Ces arguties, les exigences de dernière minute, les arrière-pensées, y compris celles du «président» Moncef Marzouki qui, visiblement, se verrait bien rempiler, la réapparition d’anciennes figures de l’ex-Rassemblement constitutionnel démocratique (RCD), le parti au pouvoir sous Ben Ali et aujourd’hui dissous ; tout cela a provoqué un sentiment d’exaspération mais aussi d’indifférence croissante chez de nombreux Tunisiens. «Qu’ils s’entendent entre eux», est une phrase qui revient souvent et qui montre que la ferveur euphorique des premiers temps de la révolution a bel et bien disparu.
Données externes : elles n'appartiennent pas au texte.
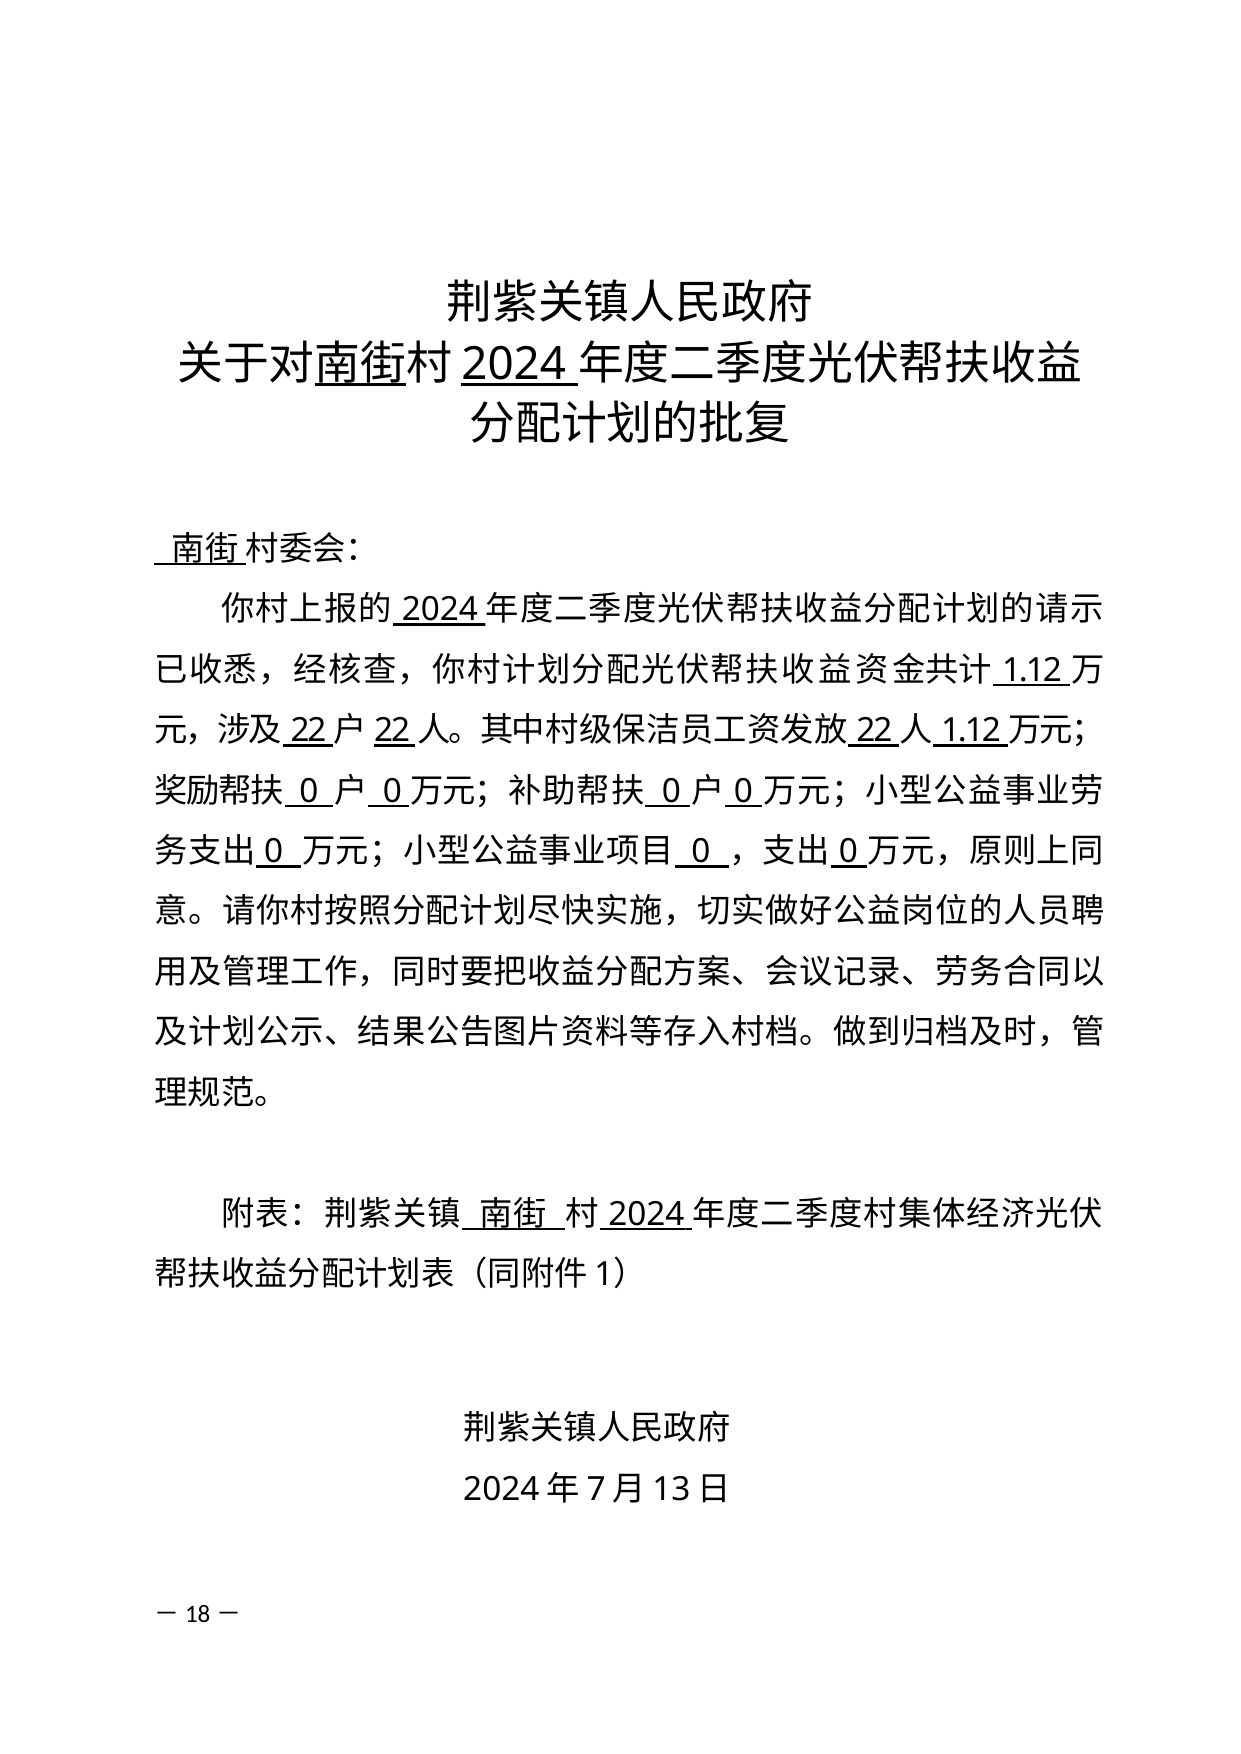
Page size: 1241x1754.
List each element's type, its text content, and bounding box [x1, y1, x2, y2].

text 南街 村委会： [154, 512, 1105, 572]
text 荆紫关镇人民政府 [154, 270, 1105, 331]
text 你村上报的 2024年度二季度光伏帮扶收益分配计划的请示已收悉，经核查，你村计划分配光伏帮扶收益资金共计 1.12 万元，涉及 22 户22 人。其中村级保洁员工资发放 22 人 1.12 万元；奖励帮扶 0 户 0 万元；补助帮扶 0 户 0 万元；小型公益事业劳务支出 0 万元；小型公益事业项目 0 ，支出 0 万元，原则上同意。请你村按照分配计划尽快实施，切实做好公益岗位的人员聘用及管理工作，同时要把收益分配方案、会议记录、劳务合同以及计划公示、结果公告图片资料等存入村档。做到归档及时，管理规范。 [154, 572, 1105, 1116]
text 2024年7月13日 [154, 1452, 1105, 1512]
text 关于对南街村2024 年度二季度光伏帮扶收益 [154, 331, 1105, 391]
text 分配计划的批复 [154, 391, 1105, 452]
text 荆紫关镇人民政府 [154, 1391, 1105, 1452]
text 附表：荆紫关镇 南街 村 2024年度二季度村集体经济光伏帮扶收益分配计划表（同附件1） [154, 1177, 1105, 1297]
Mais vues de l’extérieur, ces péripéties ne peuvent cacher une réalité bien plus positive qu’il n’y paraît. Malgré ce qu’annoncent les Cassandres de tous bords, les Tunisiens semblent décidés à trouver une solution consensuelle et leur «dialogue national» n’est pas une mise en scène formelle. On le sait, trop de pays arabes, et l’Algérie en a fait partie, se sont engagés un jour dans des processus de «dialogue» qui, en réalité, ne visaient qu’à masquer une situation conflictuelle et une logique d’affrontement pour ne pas dire de guerre civile. «La Tunisie est une île» Cette formule souvent entendue prend ici toute sa dimension, les «insulaires» finissant toujours par s’entendre, du moins par être capables de trouver un terrain d’entente. Le traumatisme, l’indignation et la colère engendrés par l’assassinat de Chokri Belaïd puis celui de Mohamed Brahmi ont aussi beaucoup pesé dans la recherche d’une solution pacifique.
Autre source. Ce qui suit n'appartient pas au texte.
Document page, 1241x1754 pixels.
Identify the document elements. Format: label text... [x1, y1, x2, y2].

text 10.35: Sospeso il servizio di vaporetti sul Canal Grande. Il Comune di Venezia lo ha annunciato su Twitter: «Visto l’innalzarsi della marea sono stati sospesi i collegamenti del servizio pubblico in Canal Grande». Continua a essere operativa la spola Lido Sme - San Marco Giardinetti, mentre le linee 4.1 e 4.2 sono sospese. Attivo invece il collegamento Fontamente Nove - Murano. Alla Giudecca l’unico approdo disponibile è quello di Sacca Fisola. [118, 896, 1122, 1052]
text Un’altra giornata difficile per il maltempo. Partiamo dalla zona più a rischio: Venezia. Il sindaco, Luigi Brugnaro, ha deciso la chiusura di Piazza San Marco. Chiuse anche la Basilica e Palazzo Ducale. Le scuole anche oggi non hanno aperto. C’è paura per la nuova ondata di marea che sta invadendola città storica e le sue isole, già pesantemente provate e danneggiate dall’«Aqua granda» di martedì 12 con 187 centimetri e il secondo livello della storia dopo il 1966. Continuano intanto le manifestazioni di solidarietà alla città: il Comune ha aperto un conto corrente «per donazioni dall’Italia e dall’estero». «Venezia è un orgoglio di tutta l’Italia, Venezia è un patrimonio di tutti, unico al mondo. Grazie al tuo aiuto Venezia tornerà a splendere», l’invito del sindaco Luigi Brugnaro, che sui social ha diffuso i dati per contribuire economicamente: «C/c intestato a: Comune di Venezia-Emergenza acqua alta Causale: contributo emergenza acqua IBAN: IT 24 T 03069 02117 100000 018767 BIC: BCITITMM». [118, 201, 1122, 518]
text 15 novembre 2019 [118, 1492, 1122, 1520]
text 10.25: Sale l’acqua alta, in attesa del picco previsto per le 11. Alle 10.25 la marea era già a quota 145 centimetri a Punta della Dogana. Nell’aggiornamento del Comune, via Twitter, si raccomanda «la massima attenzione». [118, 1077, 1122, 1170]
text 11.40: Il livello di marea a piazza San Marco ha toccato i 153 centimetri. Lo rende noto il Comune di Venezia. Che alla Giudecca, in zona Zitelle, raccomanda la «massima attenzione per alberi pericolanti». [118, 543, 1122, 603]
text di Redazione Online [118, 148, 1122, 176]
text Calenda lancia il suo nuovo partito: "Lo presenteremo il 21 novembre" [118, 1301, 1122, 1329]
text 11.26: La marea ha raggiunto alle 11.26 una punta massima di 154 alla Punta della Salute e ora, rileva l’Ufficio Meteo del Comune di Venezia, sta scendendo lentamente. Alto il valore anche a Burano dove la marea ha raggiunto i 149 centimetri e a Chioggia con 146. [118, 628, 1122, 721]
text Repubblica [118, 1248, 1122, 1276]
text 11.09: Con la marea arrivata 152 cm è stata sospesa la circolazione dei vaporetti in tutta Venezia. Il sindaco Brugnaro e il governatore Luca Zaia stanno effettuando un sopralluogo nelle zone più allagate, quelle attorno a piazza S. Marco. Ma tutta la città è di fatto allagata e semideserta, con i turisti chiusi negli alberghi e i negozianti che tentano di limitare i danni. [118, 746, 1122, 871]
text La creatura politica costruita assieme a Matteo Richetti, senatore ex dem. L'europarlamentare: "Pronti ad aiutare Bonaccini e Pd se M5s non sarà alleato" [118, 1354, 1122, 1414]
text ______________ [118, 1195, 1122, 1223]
Bien entendu, la situation est loin d’être réglée. La Tunisie attend toujours une nouvelle Constitution et, surtout, un code électoral accepté par toutes les forces politiques. Car les élections à venir sont le véritable enjeu des joutes actuelles. En acceptant de quitter le pouvoir, et donc en prenant le risque de mécontenter une base travaillée par le salafisme et les idées radicales, la direction d’Ennahda ne fait pas uniquement preuve d’altruisme ou, pour reprendre les termes de l’un de ses dirigeants, de sens de la responsabilité. En réalité, le parti islamiste est bel et bien conscient de son impopularité croissante et de son incapacité à régler les problèmes, notamment économiques et sociaux auxquels la population est confrontée. D’ailleurs, diverses projections électorales circulent à Tunis et toutes entérinent le fait qu’Ennahda serait incapable de renouveler son score d’octobre 2011. Certains spécialistes peut-être induits en erreur par leur détestation du parti religieux affirment même que les nahdaouis seraient battus à plate-couture. En se retirant du gouvernement après avoir pris quelques précautions comme le fait d’avoir placé des hommes sûrs dans l’administration Ennahda se ménage donc la possibilité d’un retour triomphal aux affaires puisque ses responsables parient sur un échec et une impopularité certaine de la prochaine équipe ministérielle. On le comprend, cette stratégie est d’ores et déjà décriée par d’autres partis qui accusent les islamistes de duplicité. Reste que cette bataille, somme toute normale, empêche les Tunisiens de réaliser que leur pays est en train de réaliser le plus difficile : sortir avec le minimum de dégâts de la deuxième phase d’une transition qui est loin d’être terminée (**).
(*) L’union générale tunisienne du travail (UGTT), l’Union tunisienne de l’industrie, du commerce et de l’artisanat (UTICA, patronat), l’Ordre national des avocats de Tunisie (ONAT) et la Ligue tunisienne des droits de l’homme (LTDH).
(**) On peut considérer que la première phase de la transition s’est déroulée entre la chute de Ben Ali et le vote pour l’Assemblée constituante le 23 octobre 2011.